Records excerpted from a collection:

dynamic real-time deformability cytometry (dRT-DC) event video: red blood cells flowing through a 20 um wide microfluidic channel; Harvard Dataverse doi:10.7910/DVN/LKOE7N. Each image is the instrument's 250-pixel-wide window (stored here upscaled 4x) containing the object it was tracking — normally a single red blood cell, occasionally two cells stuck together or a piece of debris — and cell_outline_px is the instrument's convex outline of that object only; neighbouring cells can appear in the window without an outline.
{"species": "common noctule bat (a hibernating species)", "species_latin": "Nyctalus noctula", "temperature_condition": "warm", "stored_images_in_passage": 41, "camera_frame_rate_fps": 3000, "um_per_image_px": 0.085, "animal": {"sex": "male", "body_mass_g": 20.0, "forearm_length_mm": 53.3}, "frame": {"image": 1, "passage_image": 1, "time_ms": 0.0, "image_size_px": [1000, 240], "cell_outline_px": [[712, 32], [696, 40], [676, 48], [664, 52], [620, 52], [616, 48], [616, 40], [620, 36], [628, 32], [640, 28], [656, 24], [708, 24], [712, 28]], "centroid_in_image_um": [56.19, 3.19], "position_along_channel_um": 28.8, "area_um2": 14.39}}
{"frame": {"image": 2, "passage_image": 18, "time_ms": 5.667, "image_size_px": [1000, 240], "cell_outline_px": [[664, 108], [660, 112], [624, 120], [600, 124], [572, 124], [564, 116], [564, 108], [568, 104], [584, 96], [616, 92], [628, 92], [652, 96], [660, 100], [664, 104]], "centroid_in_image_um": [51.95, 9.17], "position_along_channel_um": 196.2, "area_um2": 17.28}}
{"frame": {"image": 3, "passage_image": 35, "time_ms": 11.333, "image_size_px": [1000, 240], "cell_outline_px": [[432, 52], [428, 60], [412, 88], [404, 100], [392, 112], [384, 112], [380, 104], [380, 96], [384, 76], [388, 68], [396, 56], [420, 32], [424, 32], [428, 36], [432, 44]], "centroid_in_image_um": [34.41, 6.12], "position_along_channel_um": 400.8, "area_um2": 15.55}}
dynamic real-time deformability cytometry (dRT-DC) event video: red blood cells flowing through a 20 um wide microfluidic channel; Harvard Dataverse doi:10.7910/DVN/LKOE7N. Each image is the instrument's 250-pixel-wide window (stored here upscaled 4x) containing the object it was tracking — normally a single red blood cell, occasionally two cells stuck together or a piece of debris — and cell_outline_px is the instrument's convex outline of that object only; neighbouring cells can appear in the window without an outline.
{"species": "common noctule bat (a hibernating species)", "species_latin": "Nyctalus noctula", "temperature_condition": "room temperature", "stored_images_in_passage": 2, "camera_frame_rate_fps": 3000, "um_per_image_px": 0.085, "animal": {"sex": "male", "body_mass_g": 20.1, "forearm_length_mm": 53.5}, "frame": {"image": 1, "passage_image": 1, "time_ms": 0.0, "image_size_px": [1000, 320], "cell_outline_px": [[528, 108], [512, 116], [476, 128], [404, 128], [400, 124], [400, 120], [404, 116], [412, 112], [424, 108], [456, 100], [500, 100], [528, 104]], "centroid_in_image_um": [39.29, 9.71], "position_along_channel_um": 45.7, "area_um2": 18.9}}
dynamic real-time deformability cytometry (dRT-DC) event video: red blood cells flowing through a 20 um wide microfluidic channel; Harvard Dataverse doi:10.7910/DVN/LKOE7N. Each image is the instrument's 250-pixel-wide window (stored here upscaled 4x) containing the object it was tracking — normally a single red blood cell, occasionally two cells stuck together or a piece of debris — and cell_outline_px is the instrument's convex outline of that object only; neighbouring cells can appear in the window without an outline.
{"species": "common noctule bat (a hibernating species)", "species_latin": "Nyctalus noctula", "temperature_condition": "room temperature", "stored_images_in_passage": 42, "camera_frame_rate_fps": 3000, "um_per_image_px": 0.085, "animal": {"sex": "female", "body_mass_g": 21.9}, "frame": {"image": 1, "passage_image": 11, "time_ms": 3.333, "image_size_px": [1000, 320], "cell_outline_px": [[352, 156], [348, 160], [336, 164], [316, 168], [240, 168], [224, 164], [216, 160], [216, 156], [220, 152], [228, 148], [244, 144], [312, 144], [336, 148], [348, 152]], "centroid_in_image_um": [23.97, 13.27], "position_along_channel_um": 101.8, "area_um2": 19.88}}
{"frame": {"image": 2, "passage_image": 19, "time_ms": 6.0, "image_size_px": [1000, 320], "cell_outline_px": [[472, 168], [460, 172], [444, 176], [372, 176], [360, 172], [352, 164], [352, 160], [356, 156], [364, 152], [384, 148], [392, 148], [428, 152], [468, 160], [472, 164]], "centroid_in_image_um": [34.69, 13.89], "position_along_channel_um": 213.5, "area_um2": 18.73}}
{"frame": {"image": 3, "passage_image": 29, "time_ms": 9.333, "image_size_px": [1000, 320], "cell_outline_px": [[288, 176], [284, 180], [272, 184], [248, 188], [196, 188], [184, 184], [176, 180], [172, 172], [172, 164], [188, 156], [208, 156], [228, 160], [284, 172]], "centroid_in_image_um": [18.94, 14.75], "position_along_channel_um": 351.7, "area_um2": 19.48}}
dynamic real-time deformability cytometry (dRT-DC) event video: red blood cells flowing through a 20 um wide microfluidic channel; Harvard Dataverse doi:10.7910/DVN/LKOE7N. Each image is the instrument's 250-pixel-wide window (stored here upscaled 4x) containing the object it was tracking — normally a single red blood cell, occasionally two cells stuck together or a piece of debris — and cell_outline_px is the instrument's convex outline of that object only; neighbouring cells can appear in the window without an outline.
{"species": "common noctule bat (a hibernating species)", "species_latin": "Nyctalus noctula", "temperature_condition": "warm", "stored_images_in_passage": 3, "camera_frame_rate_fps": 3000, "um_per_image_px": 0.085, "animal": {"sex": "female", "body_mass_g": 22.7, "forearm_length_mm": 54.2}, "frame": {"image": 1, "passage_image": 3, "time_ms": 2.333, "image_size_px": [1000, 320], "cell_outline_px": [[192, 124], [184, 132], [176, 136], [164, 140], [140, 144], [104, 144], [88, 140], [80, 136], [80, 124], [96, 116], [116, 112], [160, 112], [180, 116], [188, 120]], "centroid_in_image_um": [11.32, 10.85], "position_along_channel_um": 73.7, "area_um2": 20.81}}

**DIRECTIVE:** Take the lines above and retype all of them exactly.

**COMPLETE OUTPUT:**
dynamic real-time deformability cytometry (dRT-DC) event video: red blood cells flowing through a 20 um wide microfluidic channel; Harvard Dataverse doi:10.7910/DVN/LKOE7N. Each image is the instrument's 250-pixel-wide window (stored here upscaled 4x) containing the object it was tracking — normally a single red blood cell, occasionally two cells stuck together or a piece of debris — and cell_outline_px is the instrument's convex outline of that object only; neighbouring cells can appear in the window without an outline.
{"species": "common noctule bat (a hibernating species)", "species_latin": "Nyctalus noctula", "temperature_condition": "warm", "stored_images_in_passage": 41, "camera_frame_rate_fps": 3000, "um_per_image_px": 0.085, "animal": {"sex": "male", "body_mass_g": 20.0, "forearm_length_mm": 53.3}, "frame": {"image": 1, "passage_image": 1, "time_ms": 0.0, "image_size_px": [1000, 240], "cell_outline_px": [[712, 32], [696, 40], [676, 48], [664, 52], [620, 52], [616, 48], [616, 40], [620, 36], [628, 32], [640, 28], [656, 24], [708, 24], [712, 28]], "centroid_in_image_um": [56.19, 3.19], "position_along_channel_um": 28.8, "area_um2": 14.39}}
{"frame": {"image": 2, "passage_image": 18, "time_ms": 5.667, "image_size_px": [1000, 240], "cell_outline_px": [[664, 108], [660, 112], [624, 120], [600, 124], [572, 124], [564, 116], [564, 108], [568, 104], [584, 96], [616, 92], [628, 92], [652, 96], [660, 100], [664, 104]], "centroid_in_image_um": [51.95, 9.17], "position_along_channel_um": 196.2, "area_um2": 17.28}}
{"frame": {"image": 3, "passage_image": 35, "time_ms": 11.333, "image_size_px": [1000, 240], "cell_outline_px": [[432, 52], [428, 60], [412, 88], [404, 100], [392, 112], [384, 112], [380, 104], [380, 96], [384, 76], [388, 68], [396, 56], [420, 32], [424, 32], [428, 36], [432, 44]], "centroid_in_image_um": [34.41, 6.12], "position_along_channel_um": 400.8, "area_um2": 15.55}}
dynamic real-time deformability cytometry (dRT-DC) event video: red blood cells flowing through a 20 um wide microfluidic channel; Harvard Dataverse doi:10.7910/DVN/LKOE7N. Each image is the instrument's 250-pixel-wide window (stored here upscaled 4x) containing the object it was tracking — normally a single red blood cell, occasionally two cells stuck together or a piece of debris — and cell_outline_px is the instrument's convex outline of that object only; neighbouring cells can appear in the window without an outline.
{"species": "common noctule bat (a hibernating species)", "species_latin": "Nyctalus noctula", "temperature_condition": "room temperature", "stored_images_in_passage": 2, "camera_frame_rate_fps": 3000, "um_per_image_px": 0.085, "animal": {"sex": "male", "body_mass_g": 20.1, "forearm_length_mm": 53.5}, "frame": {"image": 1, "passage_image": 1, "time_ms": 0.0, "image_size_px": [1000, 320], "cell_outline_px": [[528, 108], [512, 116], [476, 128], [404, 128], [400, 124], [400, 120], [404, 116], [412, 112], [424, 108], [456, 100], [500, 100], [528, 104]], "centroid_in_image_um": [39.29, 9.71], "position_along_channel_um": 45.7, "area_um2": 18.9}}
dynamic real-time deformability cytometry (dRT-DC) event video: red blood cells flowing through a 20 um wide microfluidic channel; Harvard Dataverse doi:10.7910/DVN/LKOE7N. Each image is the instrument's 250-pixel-wide window (stored here upscaled 4x) containing the object it was tracking — normally a single red blood cell, occasionally two cells stuck together or a piece of debris — and cell_outline_px is the instrument's convex outline of that object only; neighbouring cells can appear in the window without an outline.
{"species": "common noctule bat (a hibernating species)", "species_latin": "Nyctalus noctula", "temperature_condition": "room temperature", "stored_images_in_passage": 42, "camera_frame_rate_fps": 3000, "um_per_image_px": 0.085, "animal": {"sex": "female", "body_mass_g": 21.9}, "frame": {"image": 1, "passage_image": 11, "time_ms": 3.333, "image_size_px": [1000, 320], "cell_outline_px": [[352, 156], [348, 160], [336, 164], [316, 168], [240, 168], [224, 164], [216, 160], [216, 156], [220, 152], [228, 148], [244, 144], [312, 144], [336, 148], [348, 152]], "centroid_in_image_um": [23.97, 13.27], "position_along_channel_um": 101.8, "area_um2": 19.88}}
{"frame": {"image": 2, "passage_image": 19, "time_ms": 6.0, "image_size_px": [1000, 320], "cell_outline_px": [[472, 168], [460, 172], [444, 176], [372, 176], [360, 172], [352, 164], [352, 160], [356, 156], [364, 152], [384, 148], [392, 148], [428, 152], [468, 160], [472, 164]], "centroid_in_image_um": [34.69, 13.89], "position_along_channel_um": 213.5, "area_um2": 18.73}}
{"frame": {"image": 3, "passage_image": 29, "time_ms": 9.333, "image_size_px": [1000, 320], "cell_outline_px": [[288, 176], [284, 180], [272, 184], [248, 188], [196, 188], [184, 184], [176, 180], [172, 172], [172, 164], [188, 156], [208, 156], [228, 160], [284, 172]], "centroid_in_image_um": [18.94, 14.75], "position_along_channel_um": 351.7, "area_um2": 19.48}}
dynamic real-time deformability cytometry (dRT-DC) event video: red blood cells flowing through a 20 um wide microfluidic channel; Harvard Dataverse doi:10.7910/DVN/LKOE7N. Each image is the instrument's 250-pixel-wide window (stored here upscaled 4x) containing the object it was tracking — normally a single red blood cell, occasionally two cells stuck together or a piece of debris — and cell_outline_px is the instrument's convex outline of that object only; neighbouring cells can appear in the window without an outline.
{"species": "common noctule bat (a hibernating species)", "species_latin": "Nyctalus noctula", "temperature_condition": "warm", "stored_images_in_passage": 3, "camera_frame_rate_fps": 3000, "um_per_image_px": 0.085, "animal": {"sex": "female", "body_mass_g": 22.7, "forearm_length_mm": 54.2}, "frame": {"image": 1, "passage_image": 3, "time_ms": 2.333, "image_size_px": [1000, 320], "cell_outline_px": [[192, 124], [184, 132], [176, 136], [164, 140], [140, 144], [104, 144], [88, 140], [80, 136], [80, 124], [96, 116], [116, 112], [160, 112], [180, 116], [188, 120]], "centroid_in_image_um": [11.32, 10.85], "position_along_channel_um": 73.7, "area_um2": 20.81}}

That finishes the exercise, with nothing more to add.